=== Document text ===
Consider sending out monthly newsletters, hosting show-and-tell sessions, and giving demos of upcoming features. Make sure your communication is two-way, live, honest and open. Instead of relying on forms, set up 15-minute one-on-ones with user champions to get valuable feedback. Engage directly with your app team's engineers to understand and address their day-to-day challenges with your platform.
Other notable things worth doing in the community space:
Build a contribution model for the platform, starting simply with how to improve the documentation, request new features and what needs to be optimised.
Consider adopting a lightweight Request For Comments (RFC) process as an essential part of architecture and technology decision making. This helps to keep track of complex decision points, manage (and make visible) external dependencies, and provide specific discussion points. The RFC process enables the platform team to effectively gather feedback from users and other stakeholders, leads to better designs and promotes communication of the architecture. Asynchronous communication over long, unproductive meetings.
Establish the initial customer engagement process to understand their requirements, timing, external integrations and application context. Ensure that both the product manager and lead platform engineer participate in these meetings.
Track the adoption status with Kanban, when teams go live, key contact points and dependencies. Review this weekly.
Define a support model for the platform to tell users how to get help. Eventually extend this to full operations and incident management.
===
### Problem set
(A) From the platform community text, write out the stretch from "Establish the initial" through "and incident management.".
(B) Using the platform community text, answer each question briefly:
(i) How long should the one-on-ones with user champions be?
(ii) Which two roles should take part in the initial customer engagement meetings?
(iii) How often should the adoption status be reviewed?
=== Record extracts ===
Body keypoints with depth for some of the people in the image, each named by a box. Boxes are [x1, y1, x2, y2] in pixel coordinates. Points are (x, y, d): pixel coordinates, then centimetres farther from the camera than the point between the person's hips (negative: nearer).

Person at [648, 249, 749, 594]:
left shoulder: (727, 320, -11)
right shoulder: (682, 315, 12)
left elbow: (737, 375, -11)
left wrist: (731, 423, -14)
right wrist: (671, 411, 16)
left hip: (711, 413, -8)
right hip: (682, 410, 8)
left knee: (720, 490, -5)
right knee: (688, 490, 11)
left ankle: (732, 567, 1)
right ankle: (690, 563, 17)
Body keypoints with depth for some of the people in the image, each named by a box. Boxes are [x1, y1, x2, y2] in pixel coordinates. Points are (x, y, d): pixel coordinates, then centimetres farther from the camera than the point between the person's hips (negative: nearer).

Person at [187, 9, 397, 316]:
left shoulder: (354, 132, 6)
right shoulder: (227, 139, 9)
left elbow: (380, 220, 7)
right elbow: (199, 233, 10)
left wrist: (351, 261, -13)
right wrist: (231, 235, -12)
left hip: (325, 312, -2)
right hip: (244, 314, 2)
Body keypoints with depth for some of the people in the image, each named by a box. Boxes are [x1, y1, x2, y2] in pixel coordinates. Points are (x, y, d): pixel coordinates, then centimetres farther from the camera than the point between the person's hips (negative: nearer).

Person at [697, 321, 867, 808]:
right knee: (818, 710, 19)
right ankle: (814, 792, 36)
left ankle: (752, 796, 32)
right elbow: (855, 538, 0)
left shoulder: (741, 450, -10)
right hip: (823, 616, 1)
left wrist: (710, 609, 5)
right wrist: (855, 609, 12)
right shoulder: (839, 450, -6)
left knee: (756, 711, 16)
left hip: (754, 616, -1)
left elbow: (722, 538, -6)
===
=== Record extracts ===
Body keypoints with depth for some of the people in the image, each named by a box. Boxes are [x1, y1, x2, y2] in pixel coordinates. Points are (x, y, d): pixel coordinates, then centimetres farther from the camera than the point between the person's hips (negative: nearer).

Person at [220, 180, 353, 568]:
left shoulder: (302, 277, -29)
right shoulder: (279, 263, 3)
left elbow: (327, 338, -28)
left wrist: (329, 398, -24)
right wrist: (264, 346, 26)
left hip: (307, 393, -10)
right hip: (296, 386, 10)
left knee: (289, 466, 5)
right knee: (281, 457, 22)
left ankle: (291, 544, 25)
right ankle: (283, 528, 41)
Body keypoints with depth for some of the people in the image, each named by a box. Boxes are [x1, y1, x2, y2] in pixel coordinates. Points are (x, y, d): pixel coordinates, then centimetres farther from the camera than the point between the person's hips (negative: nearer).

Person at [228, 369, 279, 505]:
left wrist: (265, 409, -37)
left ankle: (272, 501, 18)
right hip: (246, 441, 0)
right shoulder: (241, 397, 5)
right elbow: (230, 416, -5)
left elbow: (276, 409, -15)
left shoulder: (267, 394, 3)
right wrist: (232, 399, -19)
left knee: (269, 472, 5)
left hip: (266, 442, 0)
===
### Responses
(A)
Establish the initial customer engagement process to understand their requirements, timing, external integrations and application context. Ensure that both the product manager and lead platform engineer participate in these meetings.
Track the adoption status with Kanban, when teams go live, key contact points and dependencies. Review this weekly.
Define a support model for the platform to tell users how to get help. Eventually extend this to full operations and incident management.

(B)
(i) 15 minutes
(ii) The product manager and the lead platform engineer
(iii) Weekly